Marko’s life after driving took strange turns. He ran a hotel, set up a Formula 3000 team, and remained a mentor to young drivers. He survived close calls of fate: had he not raced a hillclimb with a protégé, he would have been booked on Alitalia flight 112 that crashed into Mount Longa in 1972, killing all aboard. “If I hadn’t done that hillclimb I would have been on that flight,” he said quietly — a revelation he rarely told.
He also had to live with the deaths of drivers he knew: Jochen Rindt at Monza, Helmuth Koinigg at Watkins Glen in 1974, Markus Hottinger at Hockenheim in 1980. Marko accepted such cruelties with a dark pragmatism: “Both Helmuth and Markus gave something to racing… But life goes on.”

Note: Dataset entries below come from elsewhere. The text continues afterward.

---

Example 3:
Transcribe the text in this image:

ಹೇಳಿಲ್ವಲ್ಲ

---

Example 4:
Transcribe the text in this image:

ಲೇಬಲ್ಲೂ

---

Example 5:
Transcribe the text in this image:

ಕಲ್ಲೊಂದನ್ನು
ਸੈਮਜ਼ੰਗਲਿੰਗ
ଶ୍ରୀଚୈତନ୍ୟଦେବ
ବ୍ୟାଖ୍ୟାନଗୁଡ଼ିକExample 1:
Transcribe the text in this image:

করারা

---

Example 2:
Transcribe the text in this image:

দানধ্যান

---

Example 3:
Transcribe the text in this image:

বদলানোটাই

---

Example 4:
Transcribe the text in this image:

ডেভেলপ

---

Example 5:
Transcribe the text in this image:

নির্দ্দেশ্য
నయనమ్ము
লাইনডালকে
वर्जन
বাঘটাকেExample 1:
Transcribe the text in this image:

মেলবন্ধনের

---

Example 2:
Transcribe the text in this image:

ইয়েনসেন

That practicality — often mistaken for harshness — defined his approach as a talent-spotter and adviser. He cultivated and sometimes ruthlessly culled drivers in Red Bull’s youth programme: names who didn’t make it as well as those who did. Tonio Liuzzi, Patrick Friesacher, Sebastian Bourdais, Scott Speed, Sébastien Buemi, Jaime Alguersuari, Lewis Williamson, Christian Klien, Pierre Gasly, Alexander Albon, Sergio Pérez, Liam Lawson, Yuki Tsunoda — and many others passed through squads he ran or guided. He looked for raw ability and the willingness to go further than rivals. He wasn’t there to comfort struggling racers; he picked those he believed could win.

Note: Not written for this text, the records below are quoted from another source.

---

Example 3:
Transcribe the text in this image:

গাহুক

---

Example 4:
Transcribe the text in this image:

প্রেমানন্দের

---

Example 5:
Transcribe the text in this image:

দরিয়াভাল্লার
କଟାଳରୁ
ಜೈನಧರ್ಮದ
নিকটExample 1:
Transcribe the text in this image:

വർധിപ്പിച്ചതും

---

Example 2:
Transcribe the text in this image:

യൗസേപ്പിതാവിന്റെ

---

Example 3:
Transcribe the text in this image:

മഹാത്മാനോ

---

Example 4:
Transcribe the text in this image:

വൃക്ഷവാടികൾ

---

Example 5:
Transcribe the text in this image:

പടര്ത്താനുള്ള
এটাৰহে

He found champions: Sebastian Vettel first, and later Max Verstappen. He and Dietrich Mateschitz knew one another from Styria long before Red Bull’s motorsport project. He backed Christian Horner early — “I was the one who said Christian is our man, and I’m glad I did” — and played a central role in building the organisation that would challenge old powers.
Marko always claimed he didn’t run day-to-day operations — that was Horner’s job — but for big decisions his influence was decisive. Together with Mateschitz he helped shape a culture that prized performance over egos, and sought the best technical and human solutions. The results are obvious: as of now Red Bull Racing have won 130 Grands Prix, eight Drivers’ and six Constructors’ World Championships, toppling giants like Ferrari and Mercedes.
His methods were austere, his judgments blunt, and his forthright public remarks sometimes earned him the label of bully. Those who labelled him without knowing him missed what made him effective: a racer’s instinct formed by years on and off track, scars to prove it, humour, and a habit of saying what he thought. He could be merciless, but he was always honest about expectations.
Now he’s stepping back. Times change, and it’s natural that an era ends. For all the controversy that surrounded him — and the list of careers that didn’t pan out under Red Bull’s umbrella — Marko leaves a significant, often overlooked legacy: a talent-identification machine, a culture of ruthless professionalism, and an imprint on modern Formula 1 that few others can claim.
I will miss his presence in the paddock — the old-school racer with stories, scars and an uncompromising eye for winners.